I won’t take pictures of this destruction. Pictures can’t begin to show you the devastation of this quiet little fishing town on the coast of New Jersey. Pictures can’t explain the emptiness in the pit of your stomach that makes you wretch. Pictures can’t show you the broken hearts, the stress and anxiety, the loss of so many, the unstoppable stream of tears.
But then there is the other side of the coin. The man in the white truck who rides around the neighborhood to see if you’re OK and tells you they are serving hot coffee, hot dogs and hamburgers at the little league field around the corner. It’s the cavalcade of 20 power company trucks from the state of Alabama making their way up Route 9 to help get power back to us. It’s the churches taking in the homeless and providing hot food and clothing and a place to unload their frustrations. It’s the groups of volunteers going house to house in the flood zones to rip up the wet carpeting and throw out the drenched furniture. It’s the neighbor who gives you a line to his generator so you can have a light and can save what’s left in your refrigerator. It’s the other neighbor who is keeping watch on everyone’s house on the street because of the two recent burglaries. The outpouring of kindness of people who want to help and give is overwhelming. People are good – and sometimes it takes something like this to realize just how much.
Yes, personally, we were fortunate to have minimal damage around the house. I write this on our ninth day without power or heat, which is a minor hiccup in comparison to the devastation that surrounds me. I go to bed each night with three blankets, a comforter and my 90 lb. Labrador retriever Bella pressed up against my legs for warmth. Some people don’t have their bed or a roof over their head or a blanket or their pet. I fall asleep thanking God for His goodness and His strength and the hope I feel that we will all be well. I do what I can with what I have where I can.
I read a quote the other day:
Life is not about what we have and who we know
but who we have and what we know.
We here in New Jersey we have each other, and we help each other out. We also have all you good folks from other parts of the country sending your generous supplies and coming to our aid to get us back up and running. The best is coming out of everyone from everywhere. People are good.

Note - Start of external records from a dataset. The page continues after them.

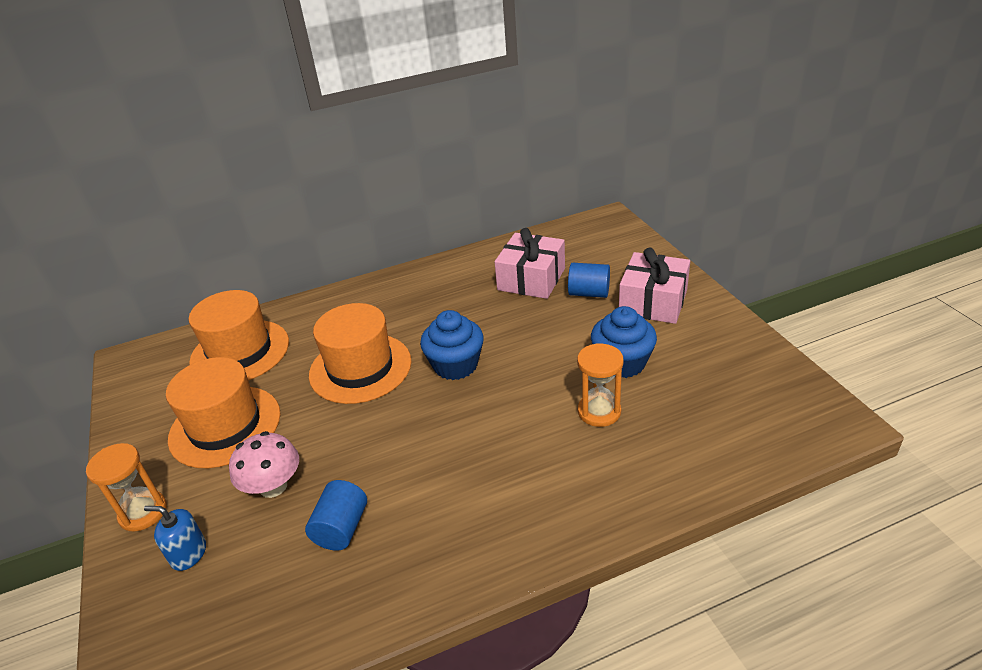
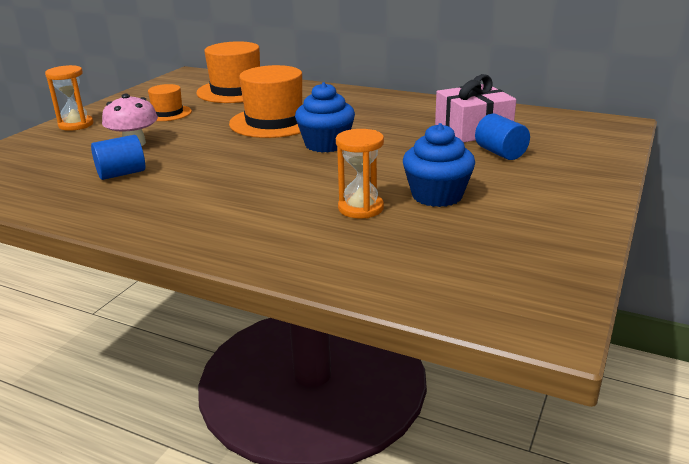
camera: 45 degrees right, 10 degrees down
blue soap dispenser [144,506,206,571] -> none
orange hat [166,357,281,468] -> orange hat [148,84,192,121], size x0.54
pink gift [619,247,690,324] -> none

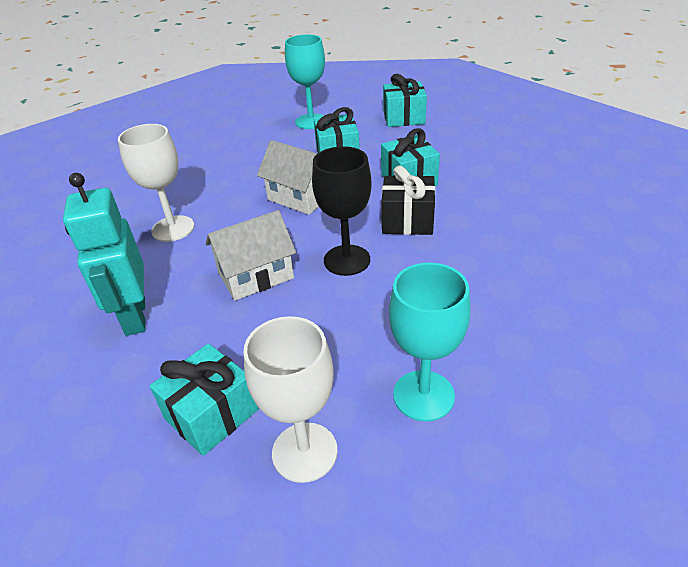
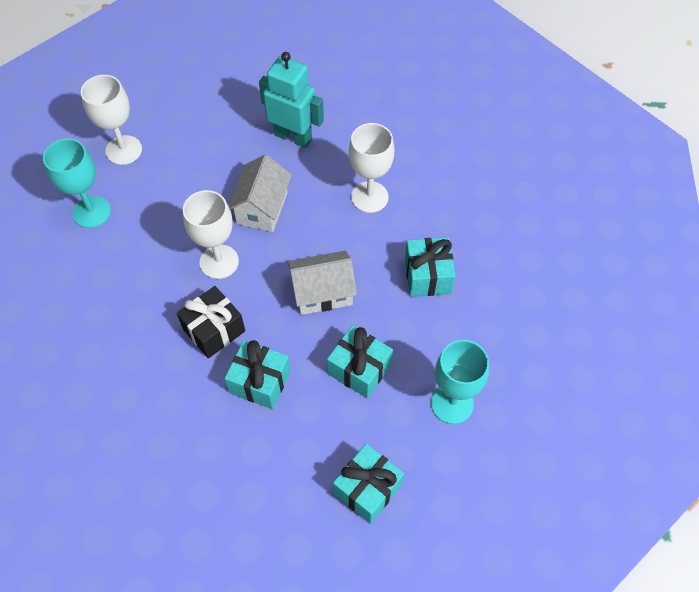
camera: 130 degrees right, 20 degrees up
turquoise gift [150,343,258,456] -> turquoise gift moved to [405,237,455,297]
black goblet [312,146,372,276] -> white goblet [183,190,239,279]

We know that we are tough and strong. We will rebuild, we will survive and we will live to tell about another great survival.

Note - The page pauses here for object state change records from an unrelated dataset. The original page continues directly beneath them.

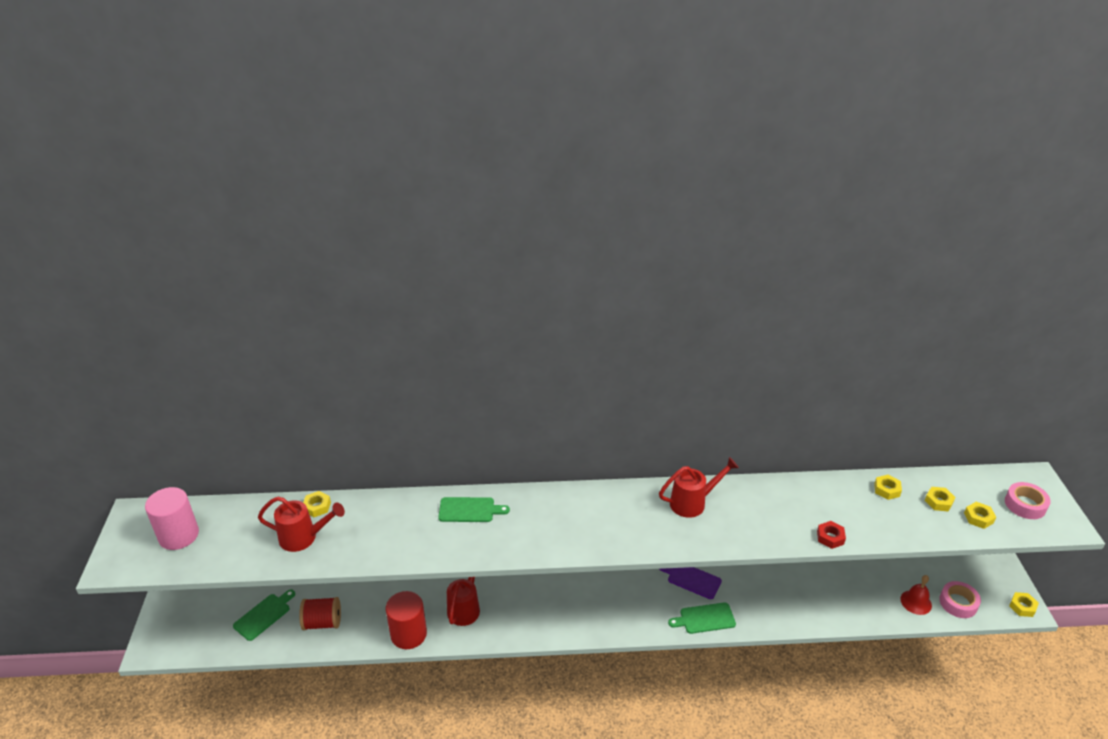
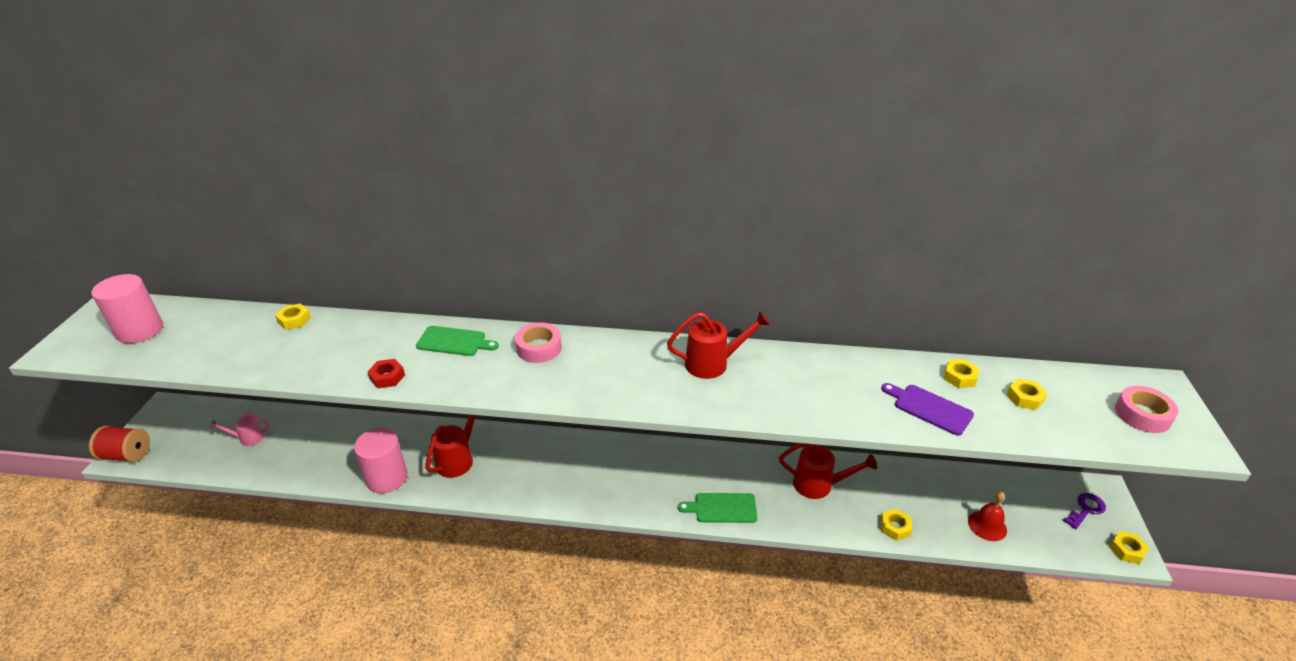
camera: 10 degrees right, 0 degrees up
green cutting board [233,589,295,641] -> pink watering can [210,412,269,446]
red watering can [258,497,345,552] -> red watering can moved to [779,443,877,499]
red spool [299,597,341,630] -> red spool moved to [89,426,150,462]
red cylinder [385,591,427,649] -> pink cylinder [354,428,408,494]
purple cutting board [659,567,722,599] -> purple cutting board moved to [881,383,974,436]
red nut [817,521,846,549] -> red nut moved to [367,359,405,388]
pink tape [939,581,981,618] -> pink tape moved to [515,322,562,363]
yellow nut [964,502,996,529] -> yellow nut moved to [881,509,913,541]
none -> purple key [1063,493,1106,529]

A heart-stoppingly beautiful essay. I have no words, just tears in my eyes, reading it. As always, your kindness and your faith shine through in your writing.
I’m happy to see you a safe. You’re so right, your house seems to be smiling in welcome in the photo. You are also right about a few other things. Like its “who we have” in our lives that often is the difference between darkness and light. And the importance of always keeping in mind those whose suffering dwarfs our own, one never has to look very far to see that…and being ever grateful for His (or Her) blessings. In the quiet after the storm, I am uplifted every day as I observe the best in human nature brought out by the worst in mother nature. And I believe, as do you, that people are good. You only have to look for it to see it.
Thanks so much, beachgirl 1313, for your insightful, beautiful, encouraging remarks. Glad you are well. Life is good. I hope you will continue your blogging – you are so talented and have so much to share. I keep checking!